:: Your assignment ::
Look through the records and copy each line with the string "pathTimerEn" in it.

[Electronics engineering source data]
• • • • •
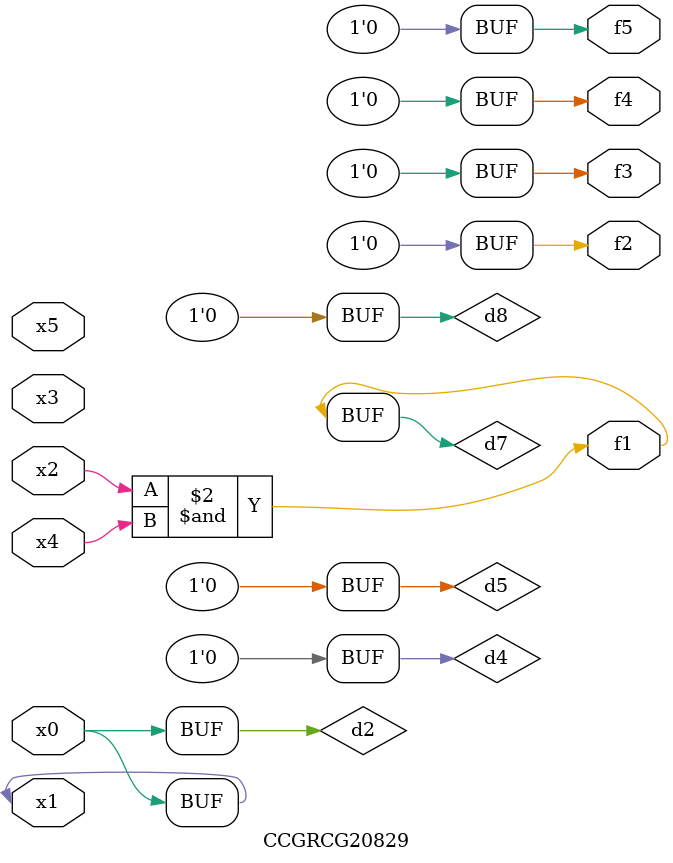
<source format=v>
module CCGRCG20829(
	input x0, x1, x2, x3, x4, x5,
	output f1, f2, f3, f4, f5
);

	wire d1, d2, d3, d4, d5, d6, d7, d8, d9;

	nand (d1, x1);
	buf (d2, x0, x1);
	nand (d3, x2, x4);
	and (d4, d1, d2);
	and (d5, d1, d2);
	nand (d6, d1, d3);
	not (d7, d3);
	xor (d8, d5);
	nor (d9, d5, d6);
	assign f1 = d7;
	assign f2 = d8;
	assign f3 = d8;
	assign f4 = d8;
	assign f5 = d8;
endmodule

</source>
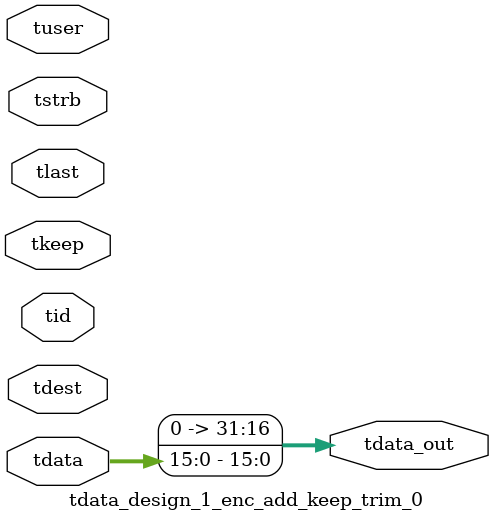
<source format=v>


`timescale 1ps/1ps

module tdata_design_1_enc_add_keep_trim_0 #
(
parameter C_S_AXIS_TDATA_WIDTH = 32,
parameter C_S_AXIS_TUSER_WIDTH = 0,
parameter C_S_AXIS_TID_WIDTH   = 0,
parameter C_S_AXIS_TDEST_WIDTH = 0,
parameter C_M_AXIS_TDATA_WIDTH = 32
)
(
input  [(C_S_AXIS_TDATA_WIDTH == 0 ? 1 : C_S_AXIS_TDATA_WIDTH)-1:0     ] tdata,
input  [(C_S_AXIS_TUSER_WIDTH == 0 ? 1 : C_S_AXIS_TUSER_WIDTH)-1:0     ] tuser,
input  [(C_S_AXIS_TID_WIDTH   == 0 ? 1 : C_S_AXIS_TID_WIDTH)-1:0       ] tid,
input  [(C_S_AXIS_TDEST_WIDTH == 0 ? 1 : C_S_AXIS_TDEST_WIDTH)-1:0     ] tdest,
input  [(C_S_AXIS_TDATA_WIDTH/8)-1:0 ] tkeep,
input  [(C_S_AXIS_TDATA_WIDTH/8)-1:0 ] tstrb,
input                                                                    tlast,
output [C_M_AXIS_TDATA_WIDTH-1:0] tdata_out
);

assign tdata_out = {tdata[15:0]};

endmodule


</source>
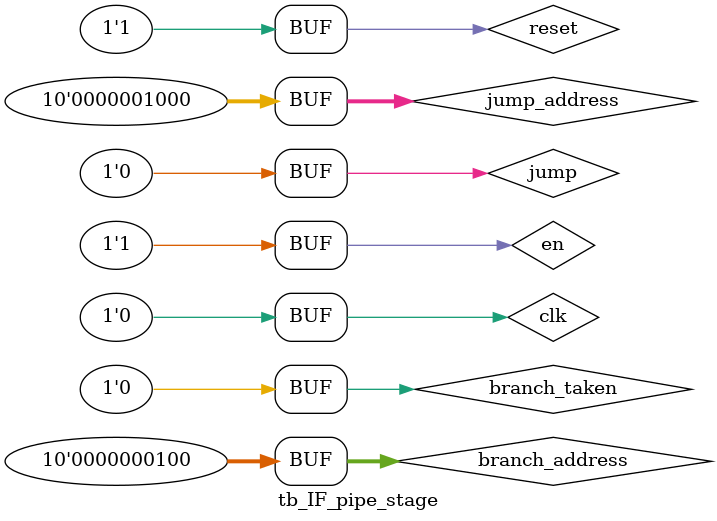
<source format=v>
`timescale 1ns / 1ps
module tb_IF_pipe_stage();
    reg clk, reset, en;
    reg [9:0] branch_address, jump_address;
    reg branch_taken, jump;
    wire [9:0] pc_plus4;
    wire [31:0] instr;
    
    // Instantiate the IF_pipe_stage module
    IF_pipe_stage uut(
        .clk(clk), 
        .reset(reset),
        .en(en),
        .branch_address(branch_address),
        .jump_address(jump_address),
        .branch_taken(branch_taken),
        .jump(jump),
        .pc_plus4(pc_plus4),
        .instr(instr)
    );
    
    // Clock generation
    
    // Initial condition
    initial begin
        clk = 0;
        reset = 1;
        en = 0;
        branch_address = 10'b0;
        jump_address = 10'b0;
        branch_taken = 0;
        jump = 0;
        
        //set the initial conditions
        #10 clk = 1;
        #10 clk = 0;
        
        
        reset = 0;
        en = 1;
        branch_address = 10'b0;
        jump_address = 10'b0;
        branch_taken = 0;
        jump = 0;
        
        //expect pc + 4 to be moved to 8
        //expect instruction to be moved to instmem[1]
        #10 clk = 1;
        #10 clk = 0;
        
        
        reset = 1;
        en = 1;
        branch_address = 10'b0;
        jump_address = 10'b0;
        branch_taken = 0;
        jump = 0;

        //expect pc + 4 to be moved to 4
        //expect instruction to be moved to instmem[0]
        #10 clk = 1;
        #10 clk = 0;
        
        
        reset = 0;
        en = 1;
        branch_address = 10'b0;
        jump_address = 10'b0;
        branch_taken = 0;
        jump = 0;
        
        //expect pc + 4 to be moved to 8
        //expect instruction to be moved to instmem[1]
        #10 clk = 1;
        #10 clk = 0;
        
        
        reset = 0;
        en = 1;
        branch_address = 10'b0;
        jump_address = 10'b0;
        branch_taken = 0;
        jump = 0;
        
        //expect pc + 4 to be moved to 12
        //expect instruction to be moved to instmem[2]
        #10 clk = 1;
        #10 clk = 0;
        
        
        reset = 0;
        en = 1;
        branch_address = 10'b0;
        jump_address = 10'b0;
        branch_taken = 0;
        jump = 0;
             
        //expect pc + 4 to be moved to 16
        //expect instruction to be moved to instmem[3]
        #10 clk = 1;
        #10 clk = 0;
        
        reset = 0;
        en = 1;
        branch_address = 10'b0;
        jump_address = 10'b1000;
        branch_taken = 0;
        jump = 1;
        
        //expect pc + 4 to be moved to 12
        //expect instruction to be moved to instmem[2]
        #10 clk = 1;
        #10 clk = 0;
        
        
        reset = 0;
        en = 1;
        branch_address = 10'b0;
        jump_address = 10'b0;
        branch_taken = 0;
        jump = 0;       
       
        //expect pc + 4 to be moved to 16
        //expect instruction to be moved to instmem[3]
        #10 clk = 1;
        #10 clk = 0;
        
        
        reset = 0;
        en = 1;
        branch_address = 10'b0;
        jump_address = 10'b0;
        branch_taken = 0;
        jump = 0;
               
        //expect pc + 4 to be moved to 20
        //expect instruction to be moved to instmem[4]
        #10 clk = 1;
        #10 clk = 0;
        
        
        reset = 0;
        en = 1;
        branch_address = 10'b100;
        jump_address = 10'b0;
        branch_taken = 1;
        jump = 0;
               
        //expect pc + 4 to be moved to 8
        //expect instruction to be moved to instmem[1]
        #10 clk = 1;
        #10 clk = 0;
        
        
        reset = 0;
        en = 1;
        branch_address = 10'b100;
        jump_address = 10'b1000;
        branch_taken = 0;
        jump = 0;
               
        //expect pc + 4 to be moved to 12
        //expect instruction to be moved to instmem[2]
        #10 clk = 1;
        #10 clk = 0;
        
        
        reset = 1;
        en = 1;
        branch_address = 10'b100;
        jump_address = 10'b1000;
        branch_taken = 0;
        jump = 0;
               
        //expect pc + 4 to be moved to 4
        //expect instruction to be moved to instmem[0]
        #10 clk = 1;
        #10 clk = 0;
        
    end


endmodule

</source>
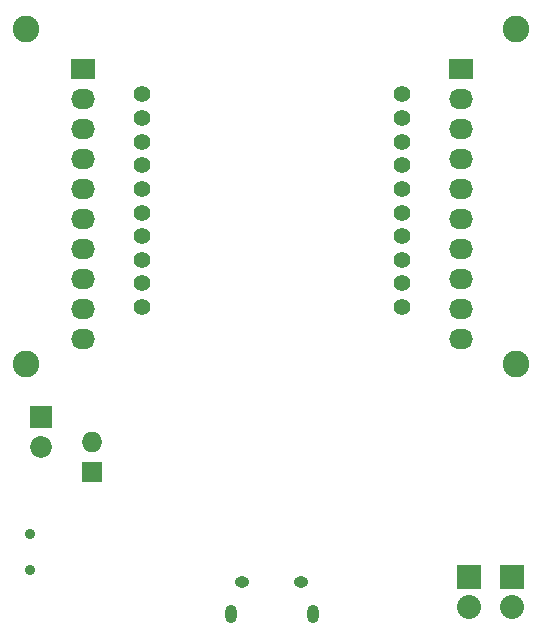
<source format=gbr>
G04 #@! TF.FileFunction,Soldermask,Bot*
%FSLAX46Y46*%
G04 Gerber Fmt 4.6, Leading zero omitted, Abs format (unit mm)*
G04 Created by KiCad (PCBNEW 4.0.4-stable) date 12/30/16 15:58:51*
%MOMM*%
%LPD*%
G01*
G04 APERTURE LIST*
%ADD10C,0.100000*%
%ADD11C,2.260600*%
%ADD12C,0.900000*%
%ADD13C,1.400000*%
%ADD14O,1.250000X0.950000*%
%ADD15O,1.000000X1.550000*%
%ADD16R,1.850000X1.850000*%
%ADD17C,1.850000*%
%ADD18R,2.032000X1.727200*%
%ADD19O,2.032000X1.727200*%
%ADD20R,2.032000X2.032000*%
%ADD21O,2.032000X2.032000*%
%ADD22R,1.727200X1.727200*%
%ADD23O,1.727200X1.727200*%
G04 APERTURE END LIST*
D10*
D11*
X128200000Y-71600000D03*
D12*
X128505000Y-114400000D03*
X128505000Y-117400000D03*
D13*
X160000000Y-77160000D03*
X160000000Y-79160000D03*
X160000000Y-81160000D03*
X160000000Y-83160000D03*
X160000000Y-85160000D03*
X160000000Y-87160000D03*
X160000000Y-89160000D03*
X160000000Y-91160000D03*
X160000000Y-93160000D03*
X160000000Y-95160000D03*
X138000000Y-95160000D03*
X138000000Y-93160000D03*
X138000000Y-91160000D03*
X138000000Y-89160000D03*
X138000000Y-87160000D03*
X138000000Y-85160000D03*
X138000000Y-83160000D03*
X138000000Y-81160000D03*
X138000000Y-79160000D03*
X138000000Y-77160000D03*
D14*
X146499100Y-118420000D03*
X151499100Y-118420000D03*
D15*
X145499100Y-121120000D03*
X152499100Y-121120000D03*
D16*
X129450000Y-104500000D03*
D17*
X129450000Y-107000000D03*
D18*
X133000000Y-75000000D03*
D19*
X133000000Y-77540000D03*
X133000000Y-80080000D03*
X133000000Y-82620000D03*
X133000000Y-85160000D03*
X133000000Y-87700000D03*
X133000000Y-90240000D03*
X133000000Y-92780000D03*
X133000000Y-95320000D03*
X133000000Y-97860000D03*
D20*
X169300000Y-118000000D03*
D21*
X169300000Y-120540000D03*
D20*
X165700000Y-118000000D03*
D21*
X165700000Y-120540000D03*
D18*
X165000000Y-75000000D03*
D19*
X165000000Y-77540000D03*
X165000000Y-80080000D03*
X165000000Y-82620000D03*
X165000000Y-85160000D03*
X165000000Y-87700000D03*
X165000000Y-90240000D03*
X165000000Y-92780000D03*
X165000000Y-95320000D03*
X165000000Y-97860000D03*
D22*
X133780000Y-109160000D03*
D23*
X133780000Y-106620000D03*
D11*
X128200000Y-100000000D03*
X169700000Y-100000000D03*
X169700000Y-71600000D03*
M02*

</source>
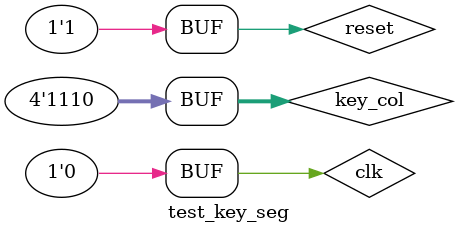
<source format=v>
`timescale 1ns / 1ps


module test_key_seg();
reg clk,reset;
reg[3:0] key_col;
wire [3:0] key_row;
wire  [3:0] an;
wire  [7:0] sseg;
key_seg key_seg(clk,reset,key_row,key_col,an,sseg);
always
begin
clk=1'b0;
#10 clk=1'b1;
#10 clk=1'b0;
end
always
begin
key_col=4'b1110;
#1000000 key_col=4'b1101;
#1000000 key_col=4'b1011;
#1000000 key_col=4'b0111;
#1000000 key_col=4'b1110;
end
initial
begin
reset=1'b0;
#50 reset=1'b1;
end
endmodule

</source>
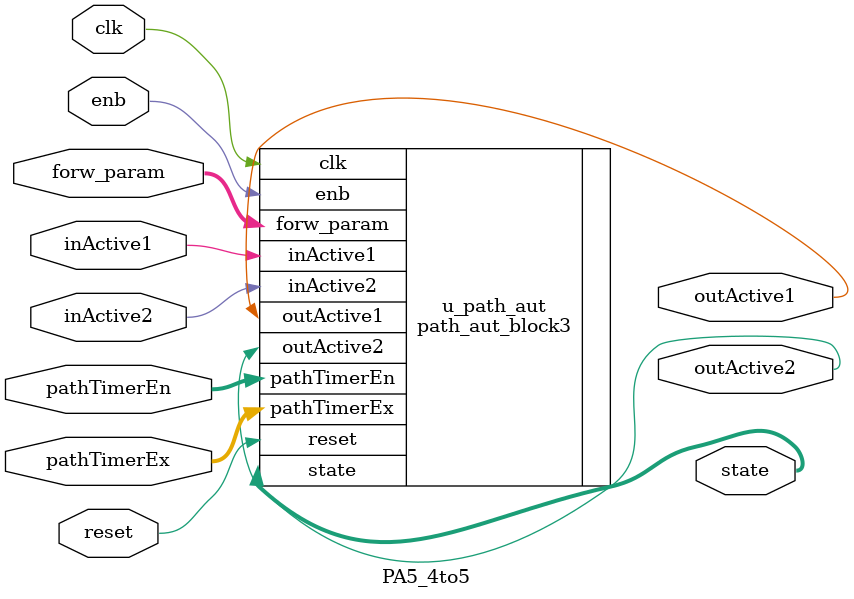
<source format=v>



`timescale 1 ns / 1 ns

module PA5_4to5
          (
           clk,
           reset,
           enb,
           inActive1,
           inActive2,
           pathTimerEn,
           pathTimerEx,
           forw_param,
           outActive1,
           outActive2,
           state
          );


  input   clk;
  input   reset;
  input   enb;
  input   inActive1;
  input   inActive2;
  input   [15:0] pathTimerEn;  // uint16
  input   [15:0] pathTimerEx;  // uint16
  input   [15:0] forw_param;  // uint16
  output  outActive1;
  output  outActive2;
  output  [7:0] state;  // uint8




  path_aut_block3   u_path_aut   (.clk(clk),
                                  .reset(reset),
                                  .enb(enb),
                                  .inActive1(inActive1),
                                  .inActive2(inActive2),
                                  .forw_param(forw_param),  // uint16
                                  .pathTimerEn(pathTimerEn),  // uint16
                                  .pathTimerEx(pathTimerEx),  // uint16
                                  .outActive1(outActive1),
                                  .outActive2(outActive2),
                                  .state(state)  // uint8
                                  );

endmodule  // PA5_4to5


</source>
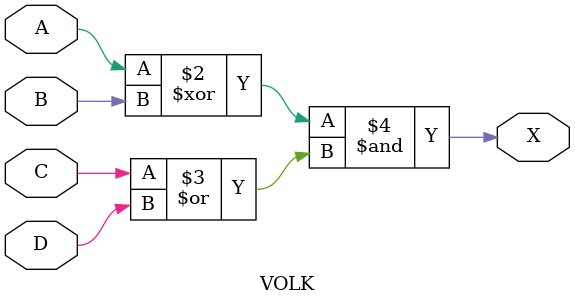
<source format=sv>
`timescale 1ns / 1ps

module VOLK(
    input A,
    input B,
    input C,
    input D,
    output logic X
);

    always_comb begin
        X = (A ^ B) & (C | D);
    end

endmodule

</source>
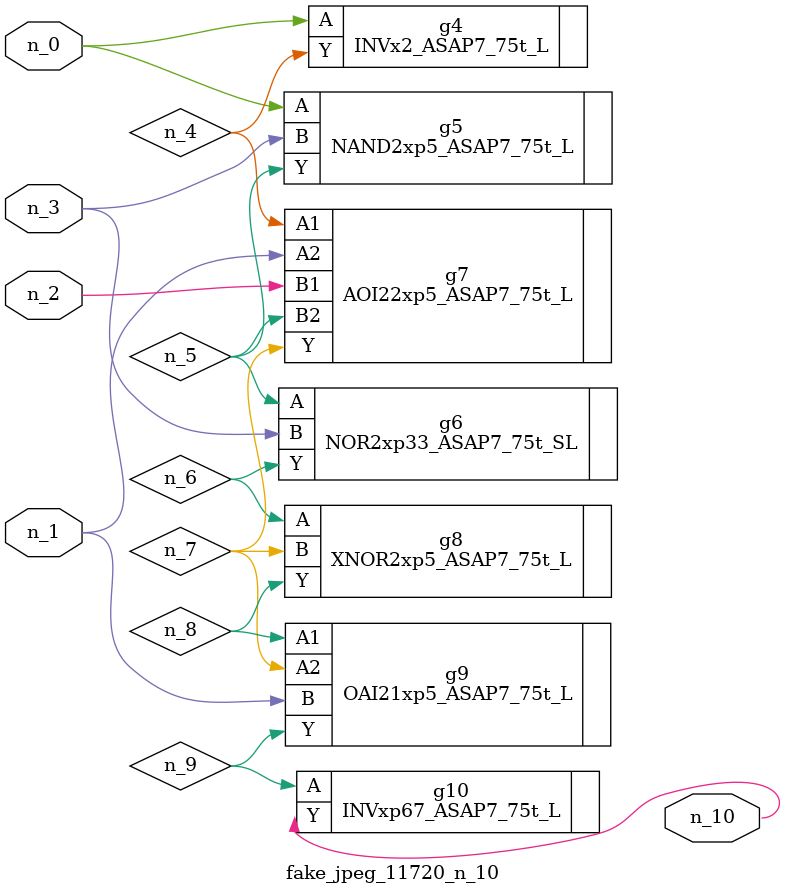
<source format=v>
module fake_jpeg_11720_n_10 (n_0, n_3, n_2, n_1, n_10);

input n_0;
input n_3;
input n_2;
input n_1;

output n_10;

wire n_4;
wire n_8;
wire n_9;
wire n_6;
wire n_5;
wire n_7;

INVx2_ASAP7_75t_L g4 ( 
.A(n_0),
.Y(n_4)
);

NAND2xp5_ASAP7_75t_L g5 ( 
.A(n_0),
.B(n_3),
.Y(n_5)
);

NOR2xp33_ASAP7_75t_SL g6 ( 
.A(n_5),
.B(n_3),
.Y(n_6)
);

XNOR2xp5_ASAP7_75t_L g8 ( 
.A(n_6),
.B(n_7),
.Y(n_8)
);

AOI22xp5_ASAP7_75t_L g7 ( 
.A1(n_4),
.A2(n_1),
.B1(n_2),
.B2(n_5),
.Y(n_7)
);

OAI21xp5_ASAP7_75t_L g9 ( 
.A1(n_8),
.A2(n_7),
.B(n_1),
.Y(n_9)
);

INVxp67_ASAP7_75t_L g10 ( 
.A(n_9),
.Y(n_10)
);


endmodule
</source>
• • • • •
:: Answer to this problem ::
           pathTimerEn,
  input   [15:0] pathTimerEn;  // uint16
                                  .pathTimerEn(pathTimerEn),  // uint16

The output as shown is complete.